Dual-perspective Cross Contrastive Learning in Graph Transformers
Zelin Yao, Chuang Liu, Xueqi Ma, Mukun Chen, Jia Wu, Xiantao Cai, Bo Du, Wenbin Hu
TL;DR
DC-GCL tackles the scarcity and unreliability of positive samples in graph contrastive learning by introducing dual-perspective cross-graph contrastive learning with data- and model-perspective augmentations, controllable data augmentation, and pruning-based model augmentation, all built around a Graph Transformer encoder. It leverages a multi-view NT-Xent loss to fuse four correlated representations and three novel augmentation strategies to preserve semantics while increasing diversity. Comprehensive experiments on unsupervised and transfer learning tasks show state-of-the-art or competitive performance across diverse graphs, with ablations confirming the importance of each component. The work highlights the practical impact of transformer-based graph encoders and carefully designed augmentations for robust graph representation learning.
Abstract
Graph contrastive learning (GCL) is a popular method for leaning graph representations by maximizing the consistency of features across augmented views. Traditional GCL methods utilize single-perspective i.e. data or model-perspective) augmentation to generate positive samples, restraining the diversity of positive samples. In addition, these positive samples may be unreliable due to uncontrollable augmentation strategies that potentially alter the semantic information.

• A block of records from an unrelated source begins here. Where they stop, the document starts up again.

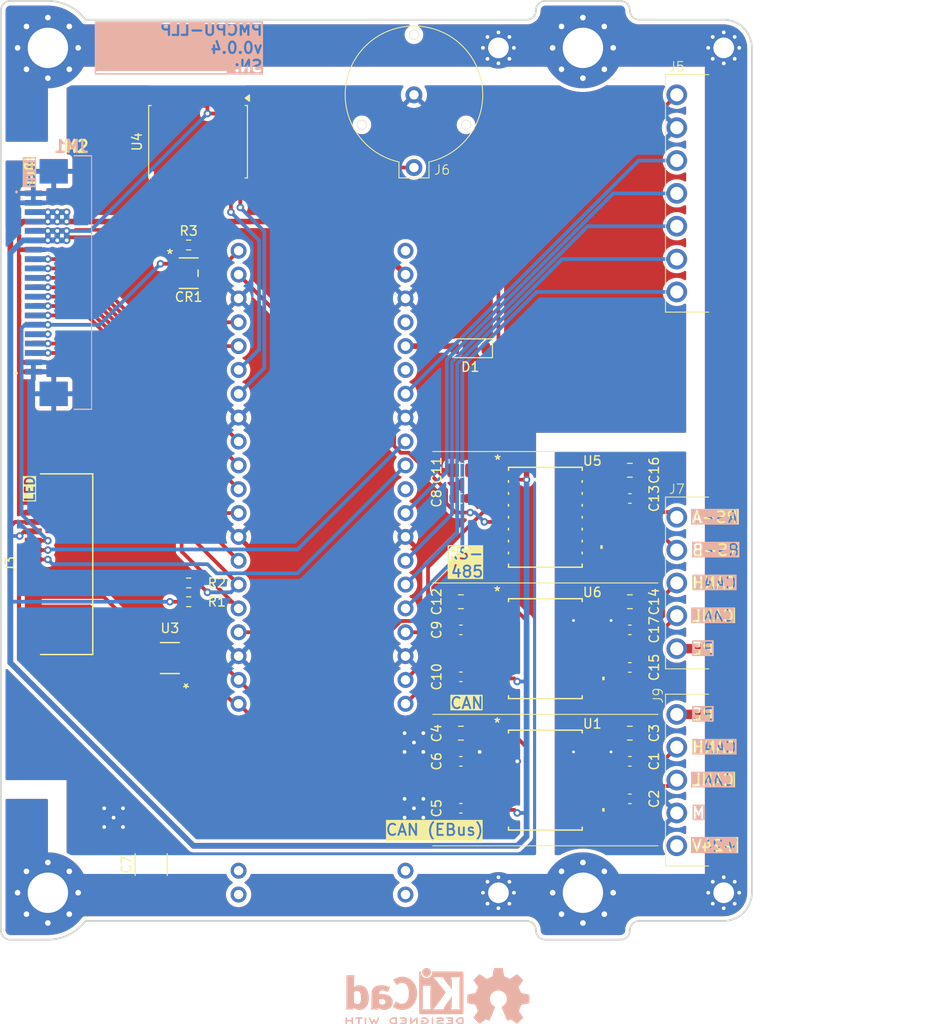
<source format=kicad_pcb>
(kicad_pcb
	(version 20241229)
	(generator "pcbnew")
	(generator_version "9.0")
	(general
		(thickness 1.6)
		(legacy_teardrops no)
	)
	(paper "A5" portrait)
	(title_block
		(title "${article} v${version}")
	)
	(layers
		(0 "F.Cu" signal)
		(2 "B.Cu" signal)
		(9 "F.Adhes" user "F.Adhesive")
		(11 "B.Adhes" user "B.Adhesive")
		(13 "F.Paste" user)
		(15 "B.Paste" user)
		(5 "F.SilkS" user "F.Silkscreen")
		(7 "B.SilkS" user "B.Silkscreen")
		(1 "F.Mask" user)
		(3 "B.Mask" user)
		(17 "Dwgs.User" user "User.Drawings")
		(19 "Cmts.User" user "User.Comments")
		(21 "Eco1.User" user "User.Eco1")
		(23 "Eco2.User" user "User.Eco2")
		(25 "Edge.Cuts" user)
		(27 "Margin" user)
		(31 "F.CrtYd" user "F.Courtyard")
		(29 "B.CrtYd" user "B.Courtyard")
		(35 "F.Fab" user)
		(33 "B.Fab" user)
		(39 "User.1" user)
		(41 "User.2" user)
		(43 "User.3" user)
		(45 "User.4" user)
		(47 "User.5" user)
		(49 "User.6" user)
		(51 "User.7" user)
		(53 "User.8" user)
		(55 "User.9" user)
	)
	(setup
		(stackup
			(layer "F.SilkS"
				(type "Top Silk Screen")
				(color "White")
			)
			(layer "F.Paste"
				(type "Top Solder Paste")
			)
			(layer "F.Mask"
				(type "Top Solder Mask")
				(color "Black")
				(thickness 0.01)
			)
			(layer "F.Cu"
				(type "copper")
				(thickness 0.035)
			)
			(layer "dielectric 1"
				(type "core")
				(color "FR4 natural")
				(thickness 1.51)
				(material "FR4")
				(epsilon_r 4.5)
				(loss_tangent 0.02)
			)
			(layer "B.Cu"
				(type "copper")
				(thickness 0.035)
			)
			(layer "B.Mask"
				(type "Bottom Solder Mask")
				(color "Black")
				(thickness 0.01)
			)
			(layer "B.Paste"
				(type "Bottom Solder Paste")
			)
			(layer "B.SilkS"
				(type "Bottom Silk Screen")
				(color "White")
			)
			(copper_finish "None")
			(dielectric_constraints no)
		)
		(pad_to_mask_clearance 0)
		(allow_soldermask_bridges_in_footprints no)
		(tenting front back)
		(aux_axis_origin 74.93 100.33)
		(grid_origin 74.93 100.33)
		(pcbplotparams
			(layerselection 0x00000000_00000000_55555555_555d5550)
			(plot_on_all_layers_selection 0x00000000_00000000_00000000_02000000)
			(disableapertmacros no)
			(usegerberextensions no)
			(usegerberattributes yes)
			(usegerberadvancedattributes yes)
			(creategerberjobfile yes)
			(dashed_line_dash_ratio 12.000000)
			(dashed_line_gap_ratio 3.000000)
			(svgprecision 4)
			(plotframeref yes)
			(mode 1)
			(useauxorigin no)
			(hpglpennumber 1)
			(hpglpenspeed 20)
			(hpglpendiameter 15.000000)
			(pdf_front_fp_property_popups yes)
			(pdf_back_fp_property_popups yes)
			(pdf_metadata yes)
			(pdf_single_document no)
			(dxfpolygonmode yes)
			(dxfimperialunits yes)
			(dxfusepcbnewfont yes)
			(psnegative no)
			(psa4output no)
			(plot_black_and_white yes)
			(sketchpadsonfab no)
			(plotpadnumbers no)
			(hidednponfab no)
			(sketchdnponfab yes)
			(crossoutdnponfab yes)
			(subtractmaskfromsilk no)
			(outputformat 5)
			(mirror no)
			(drillshape 0)
			(scaleselection 1)
			(outputdirectory "doc/")
		)
	)
	(property "article" "PMCPU-LLP")
	(property "version" "0.0.4")
	(net 0 "")
	(net 1 "/I2C0_SDA")
	(net 2 "/I2C0_SCL")
	(net 3 "/I2C2_SDA")
	(net 4 "PE")
	(net 5 "unconnected-(J3-Pin_4-Pad4)")
	(net 6 "unconnected-(J3-Pin_5-Pad5)")
	(net 7 "/Vbat")
	(net 8 "+3.3V_CPU")
	(net 9 "+5V_CPU")
	(net 10 "/I2C2_SCL")
	(net 11 "/WDT")
	(net 12 "unconnected-(CR1-*EN-Pad3)")
	(net 13 "/SPI0_MOSI")
	(net 14 "/SPI0_CS2")
	(net 15 "/SPI0_CS1")
	(net 16 "/SPI0_CS3")
	(net 17 "Net-(D1-A)")
	(net 18 "Net-(JM2-Pin_5)")
	(net 19 "/SPI0_MISO")
	(net 20 "unconnected-(U2-NC-Pad41)")
	(net 21 "unconnected-(U2-VBUS-Pad40)")
	(net 22 "unconnected-(U2-NC-Pad42)")
	(net 23 "unconnected-(U2-NC-Pad35)")
	(net 24 "unconnected-(U5-NC-Pad14)")
	(net 25 "unconnected-(U2-NC-Pad44)")
	(net 26 "unconnected-(U2-NC-Pad43)")
	(net 27 "unconnected-(U2-3V3_EN-Pad37)")
	(net 28 "/HMI_DC")
	(net 29 "/HMI_CS")
	(net 30 "/HMI_DIN")
	(net 31 "/HMI_CLK")
	(net 32 "/HMI_RES")
	(net 33 "+5V_EXT")
	(net 34 "unconnected-(U2-RESET-Pad30)")
	(net 35 "+3.3V_EXT")
	(net 36 "unconnected-(U4-32KHZ-Pad1)")
	(net 37 "unconnected-(U4-~{INT}{slash}SQW-Pad3)")
	(net 38 "unconnected-(U5-NC-Pad7)")
	(net 39 "/SPI0_CS0")
	(net 40 "/SPI0_SCK")
	(net 41 "unconnected-(U5-NC-Pad11)")
	(net 42 "unconnected-(U6-NC-Pad6)")
	(net 43 "/CANH")
	(net 44 "/CANL")
	(net 45 "unconnected-(U6-NC-Pad4)")
	(net 46 "/CAN0_RXD")
	(net 47 "/CAN0_TXD")
	(net 48 "/CAN1_RXD")
	(net 49 "/CAN1_TXD")
	(net 50 "GND_CPU")
	(net 51 "+5V_BUS")
	(net 52 "unconnected-(U1-NC-Pad4)")
	(net 53 "unconnected-(U1-NC-Pad6)")
	(net 54 "unconnected-(U1-NC-Pad14)")
	(net 55 "/RST")
	(net 56 "/LED_1")
	(net 57 "/CAN0_TXD_LED")
	(net 58 "/LED_0")
	(net 59 "/LED_2")
	(net 60 "/CAN0_RXD_LED")
	(net 61 "unconnected-(U6-NC-Pad14)")
	(net 62 "/UART1_RTS")
	(net 63 "/UART1_RX")
	(net 64 "/UART1_TX")
	(net 65 "/RS485-A")
	(net 66 "/RS485-B")
	(net 67 "GND_EB")
	(net 68 "+24V_EB")
	(net 69 "/CANH_EB")
	(net 70 "/CANL_EB")
	(footprint "Diode_SMD:D_SOD-123" (layer "F.Cu") (at 84.93 87.33 180))
	(footprint "kicad_inventree_lib:DBV6-M" (layer "F.Cu") (at 52.93 120.33 180))
	(footprint "MountingHole:MountingHole_4.3mm_M4_Pad_Via" (layer "F.Cu") (at 39.93 55.33))
	(footprint "Resistor_SMD:R_0603_1608Metric" (layer "F.Cu") (at 54.93 112.33))
	(footprint "Capacitor_SMD:C_0805_2012Metric" (layer "F.Cu") (at 101.93 114.33))
	(footprint "Capacitor_SMD:C_0603_1608Metric" (layer "F.Cu") (at 101.93 121.33))
	(footprint "kicad_inventree_lib:15EDGRC-3.5-05P" (layer "F.Cu") (at 106.93 140.33 90))
	(footprint "kicad_inventree_lib:BS-12-A1AJ002-F" (layer "F.Cu") (at 78.93 68.08 180))
	(footprint "Capacitor_SMD:C_0603_1608Metric" (layer "F.Cu") (at 101.93 117.33))
	(footprint "Capacitor_SMD:C_0603_1608Metric" (layer "F.Cu") (at 83.93 122.33 180))
	(footprint "Capacitor_SMD:C_0805_2012Metric" (layer "F.Cu") (at 101.93 128.33))
	(footprint "Capacitor_SMD:C_0805_2012Metric" (layer "F.Cu") (at 83.93 114.33 180))
	(footprint "Capacitor_SMD:C_0805_2012Metric" (layer "F.Cu") (at 83.93 128.33 180))
	(footprint "Capacitor_SMD:C_0603_1608Metric" (layer "F.Cu") (at 83.93 136.33 180))
	(footprint "Resistor_SMD:R_0603_1608Metric" (layer "F.Cu") (at 54.93 114.33))
	(footprint "kicad_inventree_lib:SOIC16-WBW_CLG-M" (layer "F.Cu") (at 92.93 119.33))
	(footprint "Capacitor_SMD:C_0603_1608Metric" (layer "F.Cu") (at 101.93 135.33))
	(footprint "kicad_inventree_lib:SOT23-5L_STM" (layer "F.Cu") (at 54.93 79.33))
	(footprint "kicad_inventree_lib:CONN10_AFA07-S12_JUS" (layer "F.Cu") (at 41.93 110.33 90))
	(footprint "kicad_inventree_lib:LuckfoxLyraPlus" (layer "F.Cu") (at 60.2475 76.9425))
	(footprint "kicad_inventree_lib:PMLED-xx-v0.0.2" (layer "F.Cu") (at 99.93 100.33))
	(footprint "kicad_inventree_lib:AFA07S20FCA00" (layer "F.Cu") (at 41.93 80.33 90))
	(footprint "MountingHole:MountingHole_4.3mm_M4_Pad_Via" (layer "F.Cu") (at 96.93 145.33))
	(footprint "Capacitor_SMD:C_0603_1608Metric" (layer "F.Cu") (at 83.93 131.33 180))
	(footprint "Capacitor_SMD:C_0805_2012Metric" (layer "F.Cu") (at 83.93 100.33 180))
	(footprint "Resistor_SMD:R_0603_1608Metric" (layer "F.Cu") (at 54.93 76.33 180))
	(footprint "kicad_inventree_lib:15EDGRC-3.5-05P" (layer "F.Cu") (at 106.93 119.33 90))
	(footprint "MountingHole:MountingHole_4.3mm_M4_Pad_Via" (layer "F.Cu") (at 39.93 145.33))
	(footprint "Capacitor_SMD:C_1812_4532Metric" (layer "F.Cu") (at 50.93 142.33 90))
	(footprint "Capacit
... [608837 chars truncated]
</source>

To address these challenges, this paper proposed a innovative framework termed dual-perspective cross graph contrastive learning (DC-GCL), which incorporates three modifications designed to enhance positive sample diversity and reliability: 1) We propose dual-perspective augmentation strategy that provide the model with more diverse training data, enabling the model effective learning of feature consistency across different views. 2) From the data perspective, we slightly perturb the original graphs using controllable data augmentation, effectively preserving their semantic information. 3) From the model perspective, we enhance the encoder by utilizing more powerful graph transformers instead of graph neural networks. Based on the model's architecture, we propose three pruning-based strategies to slightly perturb the encoder, providing more reliable positive samples. These modifications collectively form the DC-GCL's foundation and provide more diverse and reliable training inputs, offering significant improvements over traditional GCL methods. Extensive experiments on various benchmarks demonstrate that DC-GCL consistently outperforms different baselines on various datasets and tasks.